[Collected data]
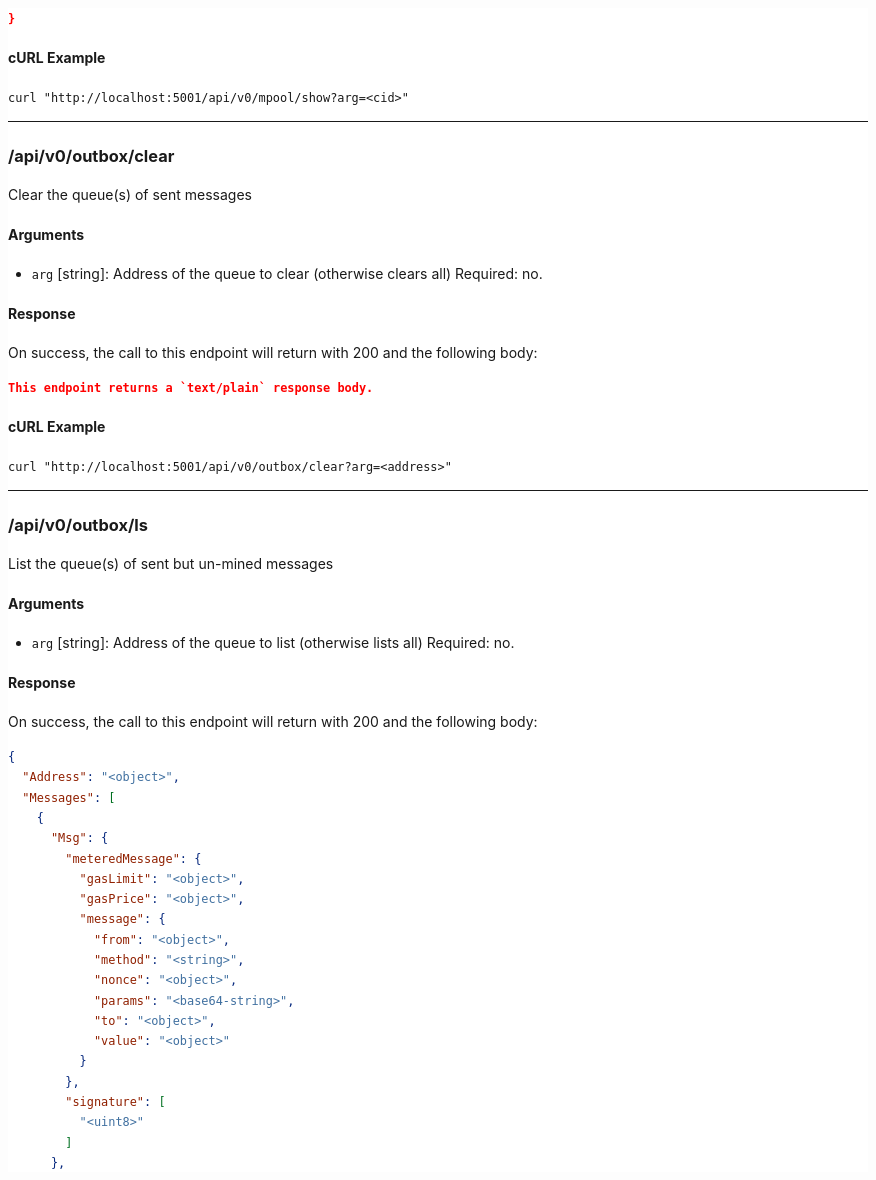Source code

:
 ```json
}

```

#### cURL Example

`curl "http://localhost:5001/api/v0/mpool/show?arg=<cid>"`

***

### /api/v0/outbox/clear

Clear the queue(s) of sent messages


#### Arguments

  - `arg` [string]: Address of the queue to clear (otherwise clears all) Required: no.


#### Response

On success, the call to this endpoint will return with 200 and the following body:

```json
This endpoint returns a `text/plain` response body.
```

#### cURL Example

`curl "http://localhost:5001/api/v0/outbox/clear?arg=<address>"`

***

### /api/v0/outbox/ls

List the queue(s) of sent but un-mined messages


#### Arguments

  - `arg` [string]: Address of the queue to list (otherwise lists all) Required: no.


#### Response

On success, the call to this endpoint will return with 200 and the following body:

```json
{
  "Address": "<object>",
  "Messages": [
    {
      "Msg": {
        "meteredMessage": {
          "gasLimit": "<object>",
          "gasPrice": "<object>",
          "message": {
            "from": "<object>",
            "method": "<string>",
            "nonce": "<object>",
            "params": "<base64-string>",
            "to": "<object>",
            "value": "<object>"
          }
        },
        "signature": [
          "<uint8>"
        ]
      },
```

■ Description of the task
All entries should be reproduced exactly; no picture belongs in the result.

■ Completed task
Source code

:
 ```json
}

```

#### cURL Example

`curl "http://localhost:5001/api/v0/mpool/show?arg=<cid>"`

***

### /api/v0/outbox/clear

Clear the queue(s) of sent messages


#### Arguments

  - `arg` [string]: Address of the queue to clear (otherwise clears all) Required: no.


#### Response

On success, the call to this endpoint will return with 200 and the following body:

```json
This endpoint returns a `text/plain` response body.
```

#### cURL Example

`curl "http://localhost:5001/api/v0/outbox/clear?arg=<address>"`

***

### /api/v0/outbox/ls

List the queue(s) of sent but un-mined messages


#### Arguments

  - `arg` [string]: Address of the queue to list (otherwise lists all) Required: no.


#### Response

On success, the call to this endpoint will return with 200 and the following body:

```json
{
  "Address": "<object>",
  "Messages": [
    {
      "Msg": {
        "meteredMessage": {
          "gasLimit": "<object>",
          "gasPrice": "<object>",
          "message": {
            "from": "<object>",
            "method": "<string>",
            "nonce": "<object>",
            "params": "<base64-string>",
            "to": "<object>",
            "value": "<object>"
          }
        },
        "signature": [
          "<uint8>"
        ]
      },
```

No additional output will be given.